Камю режиссёр уже упоминал в прошлом интервью для «Воймы» шесть лет назад. В интервью речь шла практически обо всех политических темах: НАТО, зверофермах, ядерной энергетике, ЕС. Так что горшок уже однажды был опустошён, и я вовсе не была уверена в том, хочу ли я интервьюировать Каурисмяки.

Мои колебания увеличивало то, что я знала, как один журналист вызвал многомесячную блокаду публикаций после интервью с режиссёром. Я не могла бы себе такого позволить. Да и сигналы были не слишком благоприятными.

«Удачной поездки», сказал один мой друг, знакомый с режиссёром. Пожелание прозвучало зловеще.

«Он совершенно непредсказуем», продолжил мой друг.

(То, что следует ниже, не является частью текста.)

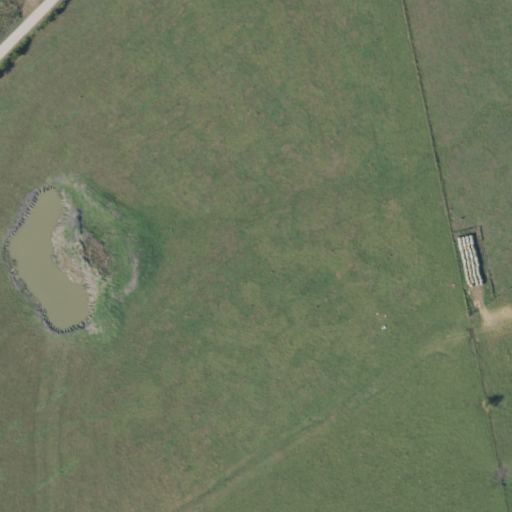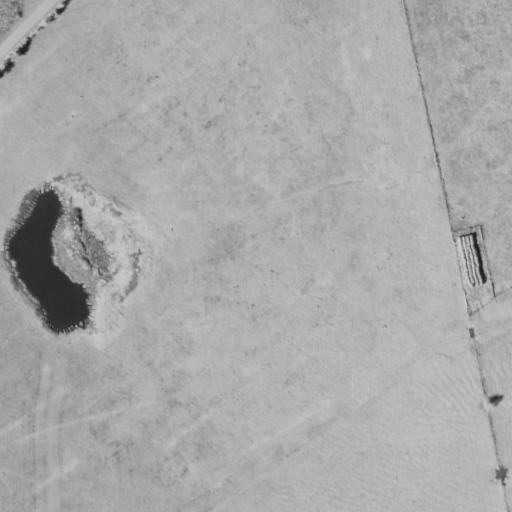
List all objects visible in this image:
road: (22, 23)
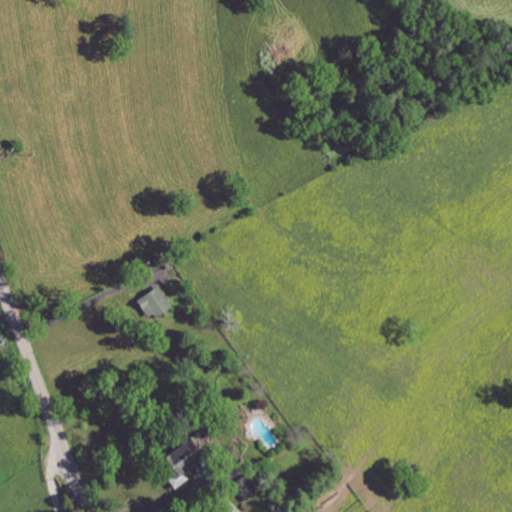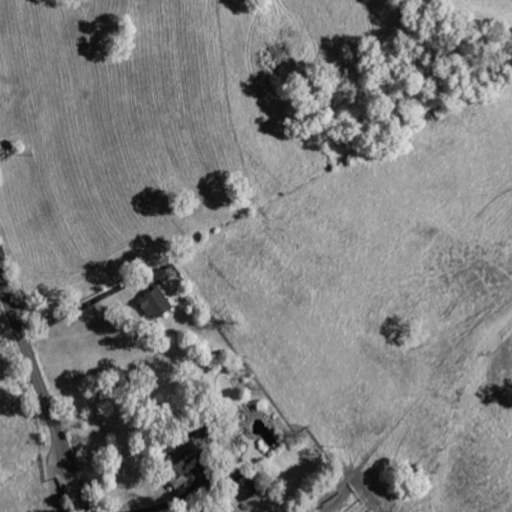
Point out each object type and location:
building: (153, 305)
road: (83, 306)
road: (43, 396)
building: (174, 466)
road: (51, 480)
building: (244, 488)
road: (177, 501)
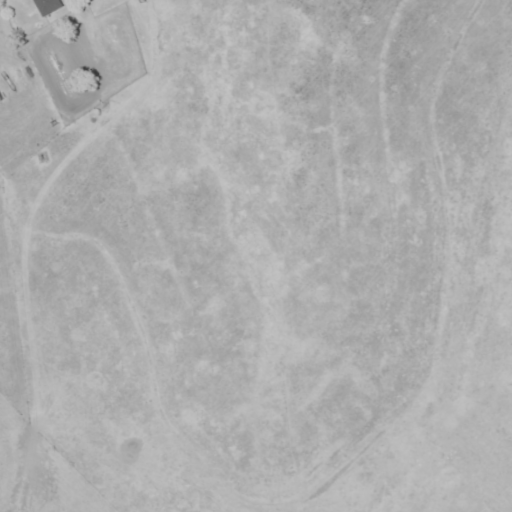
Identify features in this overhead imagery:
building: (48, 6)
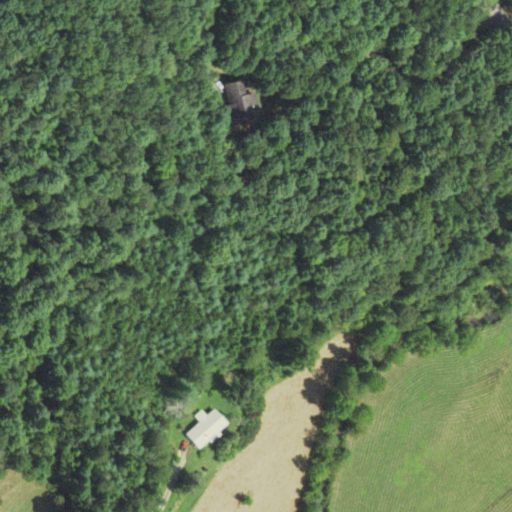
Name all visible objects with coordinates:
road: (493, 9)
road: (387, 63)
building: (237, 100)
building: (207, 430)
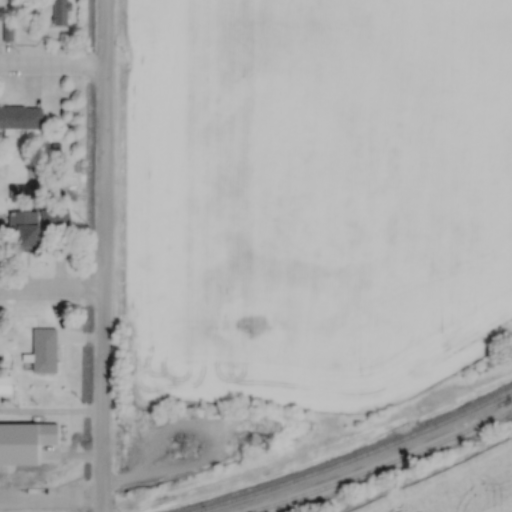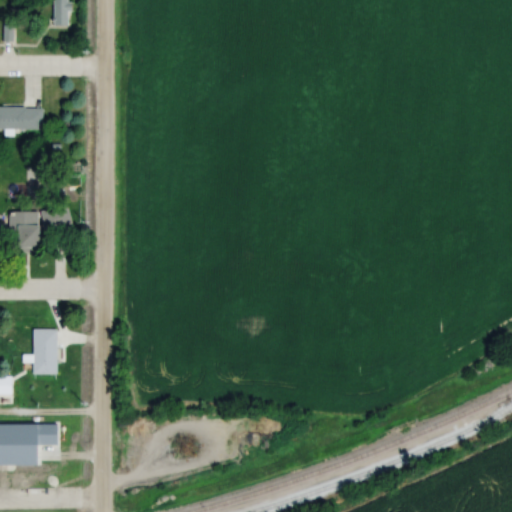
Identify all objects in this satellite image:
building: (60, 13)
road: (51, 69)
building: (20, 117)
building: (33, 226)
road: (101, 255)
road: (50, 296)
building: (42, 350)
road: (50, 417)
railway: (340, 454)
railway: (374, 464)
road: (50, 501)
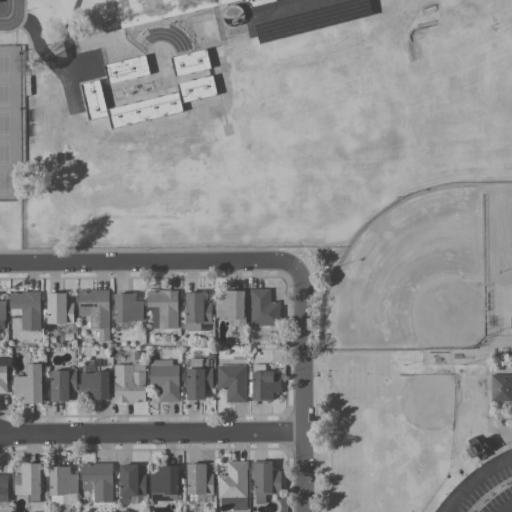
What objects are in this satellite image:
road: (4, 8)
building: (157, 8)
building: (232, 13)
parking lot: (11, 14)
building: (189, 62)
building: (125, 69)
building: (144, 102)
road: (147, 266)
park: (411, 276)
building: (163, 307)
building: (230, 307)
building: (25, 308)
building: (127, 308)
building: (196, 308)
building: (262, 308)
building: (58, 309)
building: (94, 310)
building: (2, 314)
park: (411, 378)
building: (2, 379)
building: (164, 379)
building: (197, 380)
building: (232, 382)
building: (95, 383)
building: (128, 383)
building: (61, 384)
building: (28, 385)
building: (264, 385)
building: (500, 387)
road: (297, 388)
road: (149, 431)
road: (494, 466)
building: (197, 479)
building: (97, 480)
building: (264, 481)
building: (27, 482)
building: (130, 482)
building: (163, 483)
building: (61, 486)
building: (3, 487)
building: (232, 487)
parking lot: (484, 488)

В вашем последнем фильме «Гавр» повествуется о чистильщике обуви, который решает помочь мальчику-беженцу. В кадре можно заметить лимонад, производимый в городе Лайтила и шоколад «Фазер» – экспорт  во Францию. Достаточно ли этого для европейского сотрудничества?

«Конечно же, торговля должна идти. Естественно, было бы здорово, если бы был лимонад и шоколад малых предприятий, но ведь сейчас почти ничего нельзя купить, потому что собственность всегда приводит к какому-нибудь «Нестле» или «Данону»».

Так разве хорошо, что личность чувствует вину за то, что покупает и за тот выбор, который делает?

«На плечи личности ложатся все климатические изменения, экономия электричества и всего остального, раз государства и города и пальцем не пошевелят. В Финляндии можно было бы легко сократить количество АЭС, просто экономя энергию, никто бы и не заметил. Просто прекратив бессмысленно её расходовать».

Продолжим тему личности и государства на основе вашего нового фильма: может ли государство помочь, или же только индивид?

«Кому?»

Тем, кому нужна помощь.

«Конечно же, государство может и должно помогать, но государства виновны в том, что постоянно оставляют людей на произвол судьбы, например, африканских беженцев. Уже один только Дублинский договор абсолютно бесчеловечен и бесчестен, поскольку большинство беженцев прибывает в Италию и Грецию, а прочие европейские страны возвращают их туда, поскольку беженцы в первый раз были задержаны именно в этих странах».

«У ЕС довольно странная демократия. Иммигранты ведь стремятся в Европу, так почему их оставляют на шее этих двух стран и Испании? Прочие европейские страны, например, Финляндия, уходят от ответственности, бросают их там, и после ни капли не интересуются тем, что происходит, на каких улицах они лежат и умирают».

В вашем новом фильме помощь и надежда исходят в большей степени от личностей, чем от государства.

«Правильно, государство не даёт никакой надежды. Государства не работают в таких терминах, как надежда и эмпатия, в лучшем случае – проверка нуждаемости».

Внимание в фильме сосредоточено на ошибках государства?

«Люди в этом фильме не считают государство так или иначе частью своей жизни. Государство – нечто, что собирает налоги, тратит их на то, на что тратит, на шоссе или кассетные бомбы. И, конечно, во многих случаях на образование, здравоохранение и социальное обеспечение».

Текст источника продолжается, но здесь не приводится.